Honorable Mentions (ranked teams)
27) Virginia 6-1-5 (5!)
28) Marquette 5-4-1
36) New Mexico 12-4
40) Butler 8-4
41) Memphis 4-342) Notre Dame 6-5
47) Oregon 5-4-1




06 February 2013

Early NCAA Ranks

I use a composite of Pomeroy, Sagarin Predictor, and LRMC to rank teams. It comes out fairly close to ESPN's BPI, but there's some twists and turns along the way. It tends, combined with some other factors, to put me in the top 1-2 percentile on ESPN's bracket challenges year after year.

I will look at things like away/neutral records or high/low pace teams once the field is set to adjust picks but I don't generally care until then. A very good team will win either way anyway. Teams that are closely or reverse ranked on this list when matched up tend to be excellent upset picks early.

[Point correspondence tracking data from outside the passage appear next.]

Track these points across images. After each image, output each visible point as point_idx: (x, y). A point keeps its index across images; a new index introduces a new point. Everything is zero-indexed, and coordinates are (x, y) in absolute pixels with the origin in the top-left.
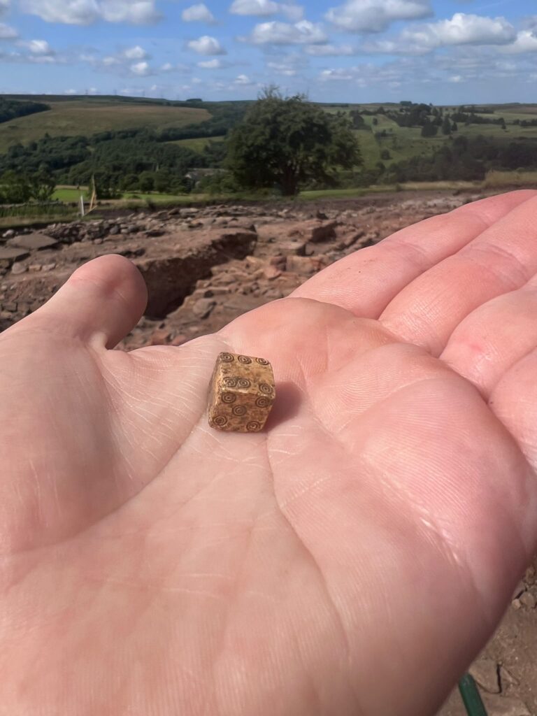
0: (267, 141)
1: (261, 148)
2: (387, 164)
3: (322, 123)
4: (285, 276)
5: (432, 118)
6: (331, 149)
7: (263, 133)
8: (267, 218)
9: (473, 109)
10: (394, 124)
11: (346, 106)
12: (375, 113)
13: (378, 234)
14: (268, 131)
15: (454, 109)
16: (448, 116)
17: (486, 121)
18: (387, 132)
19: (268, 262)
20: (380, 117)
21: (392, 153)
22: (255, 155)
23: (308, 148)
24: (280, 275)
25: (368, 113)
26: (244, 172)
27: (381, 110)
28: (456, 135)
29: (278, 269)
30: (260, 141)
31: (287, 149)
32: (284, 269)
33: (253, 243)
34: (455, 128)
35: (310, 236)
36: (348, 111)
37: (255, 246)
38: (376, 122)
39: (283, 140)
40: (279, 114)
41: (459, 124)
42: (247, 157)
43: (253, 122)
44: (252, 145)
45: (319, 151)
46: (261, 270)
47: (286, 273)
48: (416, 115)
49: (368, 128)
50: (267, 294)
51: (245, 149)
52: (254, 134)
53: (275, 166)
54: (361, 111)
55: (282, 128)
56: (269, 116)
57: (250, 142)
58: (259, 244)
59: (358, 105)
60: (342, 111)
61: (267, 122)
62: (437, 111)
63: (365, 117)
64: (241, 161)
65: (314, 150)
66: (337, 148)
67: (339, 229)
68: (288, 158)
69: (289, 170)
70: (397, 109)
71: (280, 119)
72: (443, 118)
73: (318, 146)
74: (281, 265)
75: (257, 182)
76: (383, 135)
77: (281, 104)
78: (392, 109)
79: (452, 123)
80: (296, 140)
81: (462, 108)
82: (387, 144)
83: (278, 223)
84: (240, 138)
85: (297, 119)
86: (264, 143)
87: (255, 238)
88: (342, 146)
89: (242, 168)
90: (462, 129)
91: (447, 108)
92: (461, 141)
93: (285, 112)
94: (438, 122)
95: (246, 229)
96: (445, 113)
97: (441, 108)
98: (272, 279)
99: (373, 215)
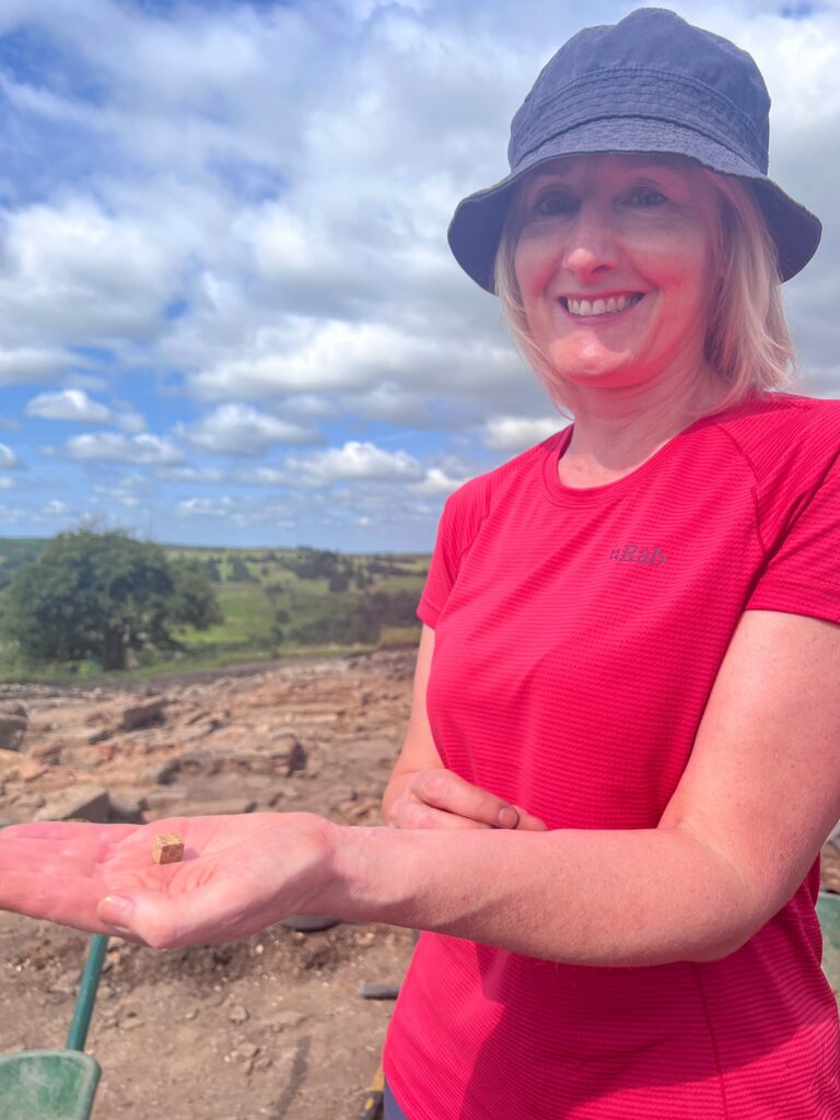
0: (74, 591)
1: (67, 600)
2: (286, 629)
3: (158, 565)
4: (52, 772)
5: (341, 568)
6: (176, 602)
7: (66, 579)
8: (57, 701)
9: (390, 558)
10: (290, 575)
11: (221, 550)
12: (264, 561)
13: (228, 714)
14: (75, 576)
15: (367, 557)
16: (360, 567)
17: (407, 574)
18: (283, 586)
19: (29, 755)
20: (271, 565)
21: (292, 614)
22: (54, 611)
23: (140, 600)
24: (46, 772)
25: (254, 561)
26: (37, 637)
27: (271, 556)
28: (373, 590)
29: (42, 763)
30: (61, 590)
31: (105, 601)
32: (56, 762)
33: (19, 734)
34: (370, 581)
35: (119, 720)
36: (224, 556)
37: (22, 738)
38: (265, 572)
39: (101, 589)
40: (92, 553)
41: (377, 577)
42: (42, 615)
43: (51, 562)
44: (50, 596)
45: (158, 605)
46: (15, 768)
47: (56, 768)
48: (320, 564)
49: (255, 581)
50: (19, 802)
51: (37, 602)
52: (52, 580)
53: (89, 628)
54: (243, 556)
55: (98, 572)
56: (76, 555)
57: (44, 593)
58: (28, 734)
59: (239, 550)
60: (216, 556)
61: (74, 564)
62: (347, 561)
63: (249, 565)
64: (33, 621)
65: (148, 603)
66: (183, 601)
67: (171, 709)
68: (110, 615)
69: (114, 635)
70: (294, 556)
71: (94, 559)
72: (355, 569)
73: (154, 597)
74: (50, 759)
75: (59, 652)
76: (276, 590)
77: (96, 539)
78: (288, 555)
79: (366, 574)
80: (120, 589)
81: (377, 557)
82: (284, 602)
83: (73, 706)
84: (29, 585)
85: (121, 560)
86: (68, 594)
87: (23, 727)
88: (191, 599)
89: (33, 631)
90: (381, 584)
91: (359, 557)
92: (381, 598)
93: (104, 550)
94: (350, 574)
95: (10, 713)
96: (356, 562)
97: (352, 557)
98: (30, 780)
99: (227, 690)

For once the polls appear to be correct near the top at least. (Louisville is a little underrated and Butler is way overrated). I made the mistake of actually looking at the horrid RPI ranking system, so there's some notes on that.

1) Florida
2) Indiana

3) Michigan
4) Duke
5) Louisville

6) Kansas
7) Syracuse
8) Pittsburgh (huge gap on RPI rank)
9) Ohio State
10) Gonzaga

11) Minnesota
12) Miami (somehow 2nd in RPI?)
13) Arizona (somehow 3rd?)
14) Creighton
15) Wisconsin (perennially underrated, probably because they're boring and slow. Pitt is slower this year though)

16) Kentucky (44th?)
17) Michigan State
18) Colorado State
19) Cincinnati
20) Oklahoma St
21) VCU (49th?)

22) Georgetown
23) San Diego St
24) Ole Miss
25) Baylor

Some other teams of note
26) St Marys (somehow 60th in RPI)
27) UNLV
29) Belmont (little conference high pace team, fun upset watch pick)
34) BYU (on Lunardi's bubble, safely in here)
36) New Mexico (5th! in RPI? 5th!)
37) Oregon (ranked)
38) Missouri (ranked)
42) Middle Tennessee (little conference likely snubbed team if they don't win out, also fun upset watch)
45) Butler (ranked, 14th RPI?). I have them in but they're on my bubble.

Southern is also having the best season for a SWAC team since I've been keeping track of the probable and set fields. That doesn't mean they'll win any games, but they're inside the top 200, which is astonishing for that league. I have them at roughly 148th. I think a number of times a worse team has won their conference tournaments, bumping them up to 300th range, but even then, the better team was only in the 220s.

Memphis, UConn, UCLA, and Virginia would be the last four in at large.

Right now here's my list of bubble teams that wouldn't get in:
Maryland
Illinois
Oklahoma (23rd?)
Arkansas
LaSalle (27th?)
Alabama
Temple
Villanova

Lunardi also has either in or on the bubble listed these teams:
Louisiana Tech
Arizona State
Indiana State
Washington
St John's
Only two of those (La Tech and Indiana St) even made my list to keep tabs on and neither would get in.